A Sociedade Brasileira de Pediatria (SBP),  a Associação Brasileira de Medicina de Tráfego (Abramet) e a ONG Criança Segura Brasil informam que, entre 2008 e 2017, um total de 75.183 crianças de zero a nove anos foram hospitalizadas em
decorrência de acidentes de trânsito.  De 2001 a 2016, óbitos nessas faixas etárias chegaram a 18.954.  Diante deses números, acabar coma multa é ignorar o óbvio.

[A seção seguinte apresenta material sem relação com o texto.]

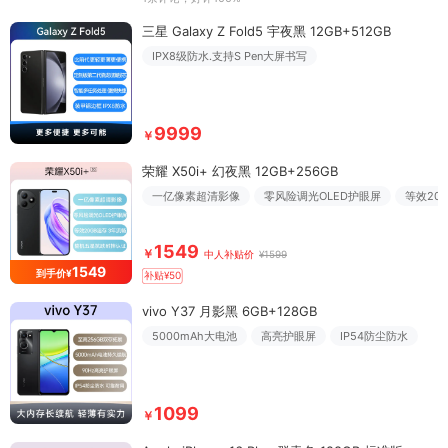
三星 Galaxy Z Fold5 宇夜黑 12GB+512GB
IPX8级防水.支持S Pen大屏书写
9999
￥
荣耀 X50i+ 幻夜黑 12GB+256GB
一亿像素超清影像
零风险调光OLED护眼屏
等效20
1549
￥
中人补贴价
¥1599
1549
到手价¥
补贴¥50
vivo Y37 月影黑 6GB+128GB
5000mAh大电池
高亮护眼屏
IP54防尘防水
1099
￥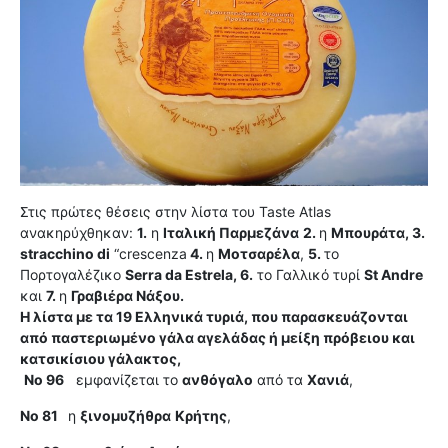
Στις πρώτες θέσεις στην λίστα του Taste Atlas
ανακηρύχθηκαν:
1.
η
Ιταλική Παρμεζάνα
2.
η
Μπουράτα, 3.
stracchino di
“crescenza
4.
η
Μοτσαρέλα
,
5.
το
Πορτογαλέζικο
Serra da Estrela, 6.
το Γαλλικό τυρί
St Andre
και
7.
η
Γραβιέρα Νάξου.
Η λίστα με τα 19 Ελληνικά τυριά, που παρασκευάζονται
από παστεριωμένο γάλα αγελάδας ή μείξη πρόβειου και
κατσικίσιου γάλακτος,
Νο 96
εμφανίζεται το
ανθόγαλο
από τα
Χανιά
,
Νο 81
η
ξινομυζήθρα
Κρήτης
,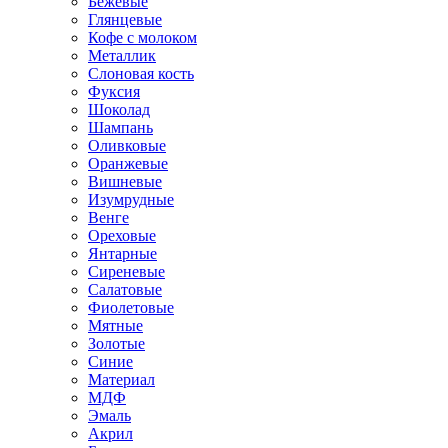
Бежевые
Глянцевые
Кофе с молоком
Металлик
Слоновая кость
Фуксия
Шоколад
Шампань
Оливковые
Оранжевые
Вишневые
Изумрудные
Венге
Ореховые
Янтарные
Сиреневые
Салатовые
Фиолетовые
Мятные
Золотые
Синие
Материал
МДФ
Эмаль
Акрил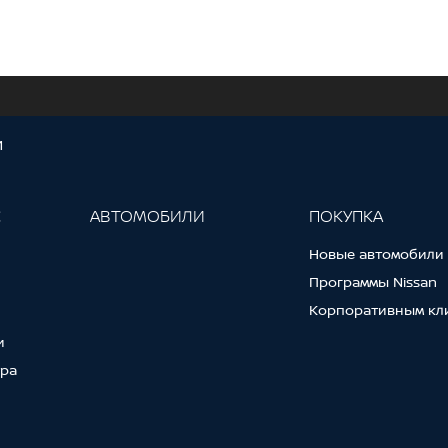
И
С
АВТОМОБИЛИ
ПОКУПКА
Новые автомобили
Программы Nissan
Корпоративным кл
и
тра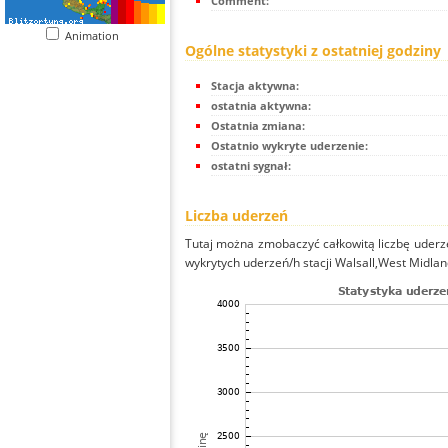
Comment:
Animation
Ogólne statystyki z ostatniej godziny
Stacja aktywna:
ostatnia aktywna:
Ostatnia zmiana:
Ostatnio wykryte uderzenie:
ostatni sygnał:
Liczba uderzeń
Tutaj można zmobaczyć całkowitą liczbę uderze
wykrytych uderzeń/h stacji Walsall,West Midland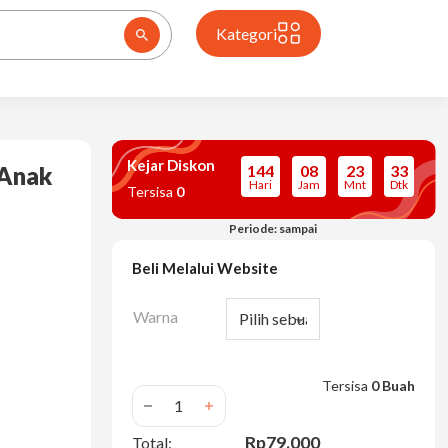
Kategori
Kejar Diskon
144
08
23
32
 Anak
Hari
Jam
Mnt
Dtk
Tersisa
0
Periode: sampai
Beli Melalui Website
Warna
Tersisa
0 Buah
Kuantitas 9pcs Matras Puzzle Lantai Evafo
Rp79.000
Total: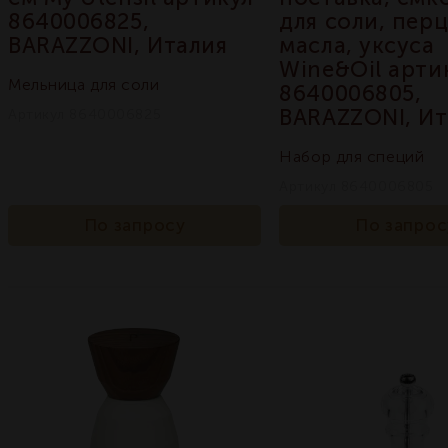
8640006825,
для соли, перц
BARAZZONI, Италия
масла, уксуса
Wine&Oil арти
Мельница для соли
8640006805,
BARAZZONI, Ит
Артикул 8640006825
Набор для специй
Артикул 8640006805
По запросу
По запрос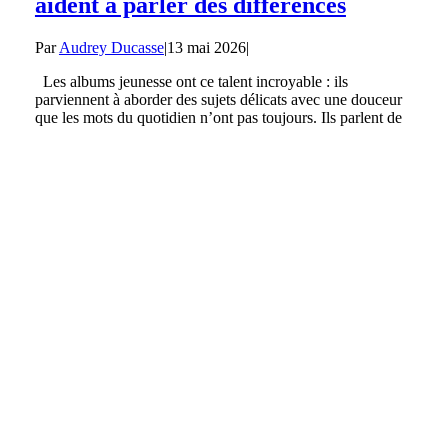
aident à parler des différences
Par
Audrey Ducasse
|
13 mai 2026
|
Les albums jeunesse ont ce talent incroyable : ils
parviennent à aborder des sujets délicats avec une douceur
que les mots du quotidien n’ont pas toujours. Ils parlent de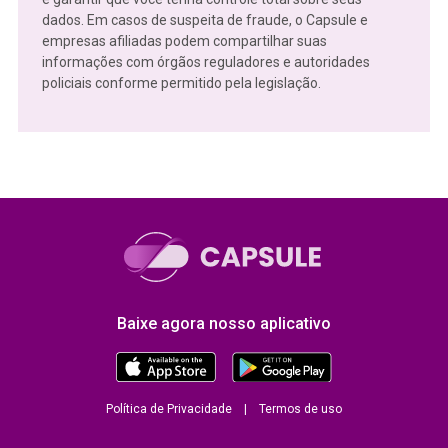
dados. Em casos de suspeita de fraude, o Capsule e
empresas afiliadas podem compartilhar suas
informações com órgãos reguladores e autoridades
policiais conforme permitido pela legislação.
Baixe agora nosso aplicativo
Política de Privacidade
|
Termos de uso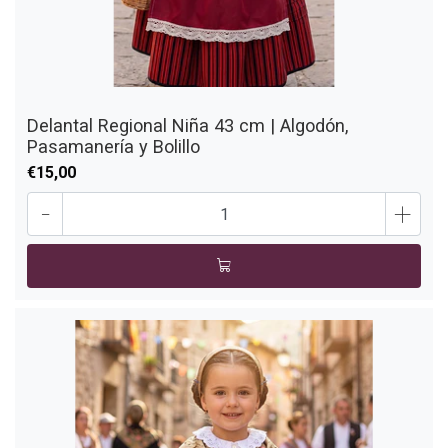
Delantal Regional Niña 43 cm | Algodón,
Pasamanería y Bolillo
€15,00
-
+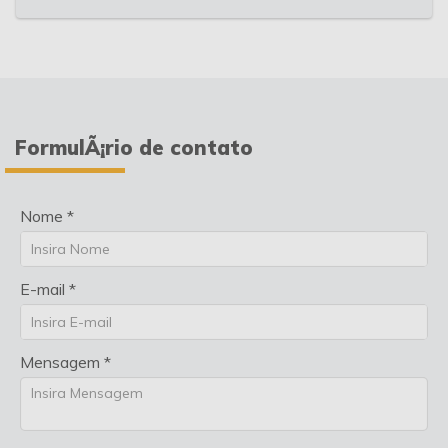
FormulÃ¡rio de contato
Nome *
E-mail *
Mensagem *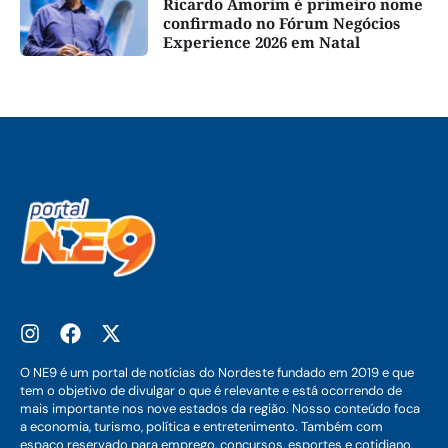
Ricardo Amorim é primeiro nome
confirmado no Fórum Negócios
Experience 2026 em Natal
O NE9 é um portal de notícias do Nordeste fundado em 2019 e que
tem o objetivo de divulgar o que é relevante e está ocorrendo de
mais importante nos nove estados da região. Nosso conteúdo foca
a economia, turismo, política e entretenimento. Também com
espaço reservado para emprego, concursos, esportes e cotidiano.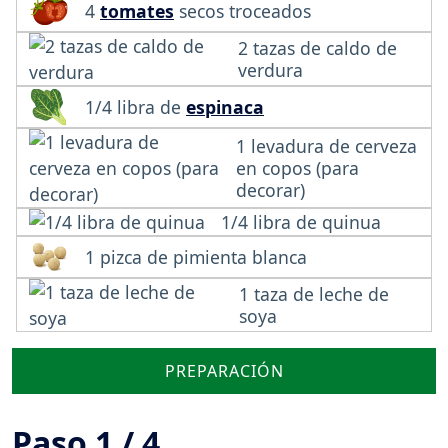
4
tomates
secos troceados
2 tazas de caldo de
verdura
1/4 libra de
espinaca
1 levadura de cerveza
en copos (para
decorar)
1/4 libra de quinua
1 pizca de pimienta blanca
1 taza de leche de
soya
PREPARACIÓN
Paso 1 / 4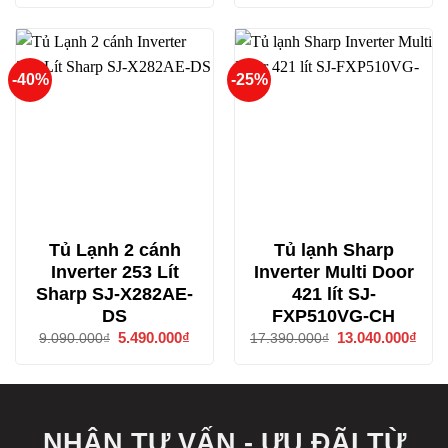
là:
tại
4.990
20.990.000₫.
là:
15.740.000₫.
-40%
-25%
Tủ Lạnh 2 cánh
Tủ lạnh Sharp
Inverter 253 Lít
Inverter Multi Door
Sharp SJ-X282AE-
421 lít SJ-
DS
FXP510VG-CH
Giá
5.490.000
₫
Giá
Giá
13.040.000
₫
Giá
9.090.000
₫
17.390.000
₫
gốc
hiện
gốc
hiện
là:
tại
là:
tại
9.090.000₫.
là:
17.390.000₫.
là:
5.490.000₫.
13.0
NHẬN TƯ VẤN - ƯU ĐÃI TỪ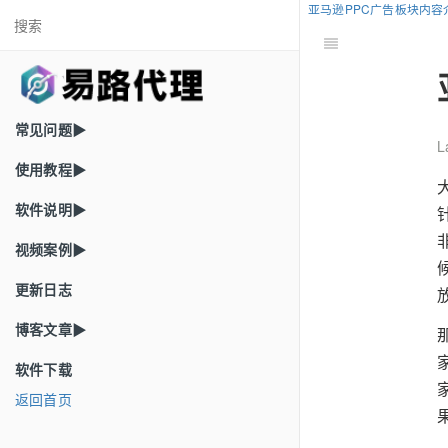
亚马逊PPC广告板块内容
常见问题▶
L
使用教程▶
软件说明▶
视频案例▶
更新日志
博客文章▶
软件下载
返回首页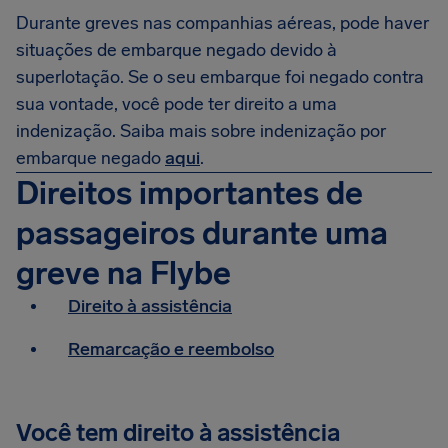
Durante greves nas companhias aéreas, pode haver
situações de embarque negado devido à
superlotação. Se o seu embarque foi negado contra
sua vontade, você pode ter direito a uma
indenização. Saiba mais sobre indenização por
embarque negado
aqui
.
Direitos importantes de
passageiros durante uma
greve na Flybe
Direito à assistência
Remarcação e reembolso
Você tem direito à assistência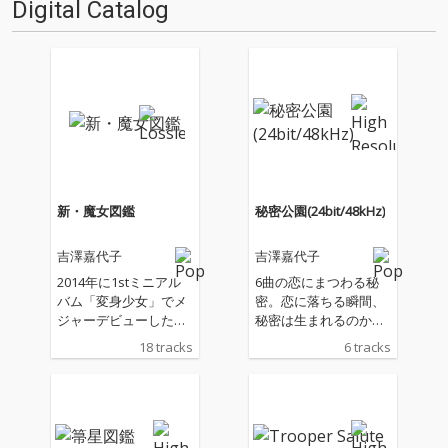
Digital Catalog
新・魔女図鑑
秘密公園(24bit/48kHz)
吉澤嘉代子
吉澤嘉代子
2014年に1stミニアル
6曲の恋にまつわる秘
バム「変身少女」でメ
密。恋に落ちる瞬間、
ジャーデビューした吉
秘密は生まれるのかも
澤嘉代子が、 クラウン
しれません。妄想系個
18 tracks
6 tracks
在籍時代に残したデビ
性派シンガーソングラ
ューから5年間の集大
イター吉澤嘉代子、初
成的なコンピレーショ
のラブソング集。
ンアルバムをリリース!!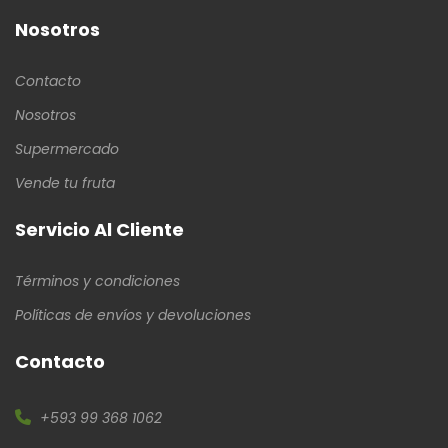
Nosotros
Contacto
Nosotros
Supermercado
Vende tu fruta
Servicio Al Cliente
Términos y condiciones
Políticas de envíos y devoluciones
Contacto
+593 99 368 1062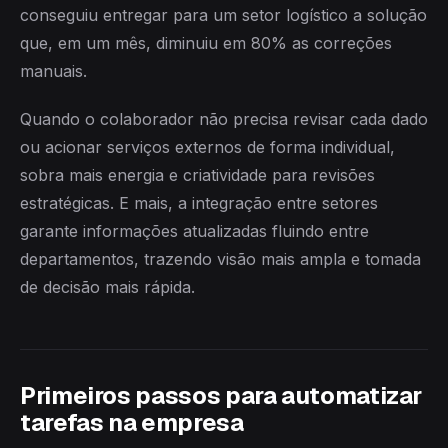
conseguiu entregar para um setor logístico a solução
que, em um mês, diminuiu em 80% as correções
manuais.
Quando o colaborador não precisa revisar cada dado
ou acionar serviços externos de forma individual,
sobra mais energia e criatividade para revisões
estratégicas. E mais, a integração entre setores
garante informações atualizadas fluindo entre
departamentos, trazendo visão mais ampla e tomada
de decisão mais rápida.
Primeiros passos para automatizar
tarefas na empresa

O aumento do limite para perda da CNH é outro grande equívoco. Ao ampliar o numero de pontos, o governo permite que motoristas imprudentes cometam mais infrações de transito antes de sofrerem um processo administrativo. É o medo de perder a CNH que faz motorista pensar duas vezes antes de cometar uma infração.  No resto do mundo acontece  justamente o contrário: os países estão fechando o cerco aos imprudentes.  Na Alemanha, o limite é de OITO pontos; algumas infrações como excesso de velocidade já suspendem a habilitação por uma mês, independente da pontuação. Em 2017, morreram cerca de 3 mil pessoas no trânsito lá, dez vezes menos que o Brasil. O 7×1 nunca tem fim.

O fim do exame toxicológico representa uma carta branca para que caminhoneiro utilizem os rebites e coloquem mais vidas em risco.

Se aprovado como está, o projeto que muda o Código de Trânsito Brasileiro vai significar um aumento no numero de acidentes e mortes.  Além de desobrigados a fazer o exame, a MP que libera armas ainda concede o porte a eles.

Passar a renovação de carteira para de 10 em 10 anos também é um contrassenso. Em uma década, mesmo uma pessoa saudável pode ter alterações visuais, físicas e até mentais que podem incapacita-la para dirigir. E após os 65 anos, o atual prazo de três em três anos é perfeitamente adequado.

Ser ‘liberal’ não quer dizer defender a ausência completa do Estado.  Esse existe para mediar as relações entre seus cidadãos, regulando os desvios.  Muitos dos países capitalistas adorados pelo presidente têm regras de trânsito ainda mais rígidas.  O projeto proposto é uma sandice populista sem qualquer embasamento científico com único objetivo agradar quem ignora os riscos de uma condução perigosa ao volante. Quer abrandar as regras? Primeiro trate de reduzir ao mínimo o número de mortos e feridos em acidentes automobilísticos. 

O trânsito do Brasil é um dos piores do mundo, com motoristas mal-educados que não respeitam a lei e muito menos o próximo.  E infelizmente, serão os inocentes, os que  cumprem a legislação e os limites de velocidade que costumam pagar com a vida pela imprudência alheia.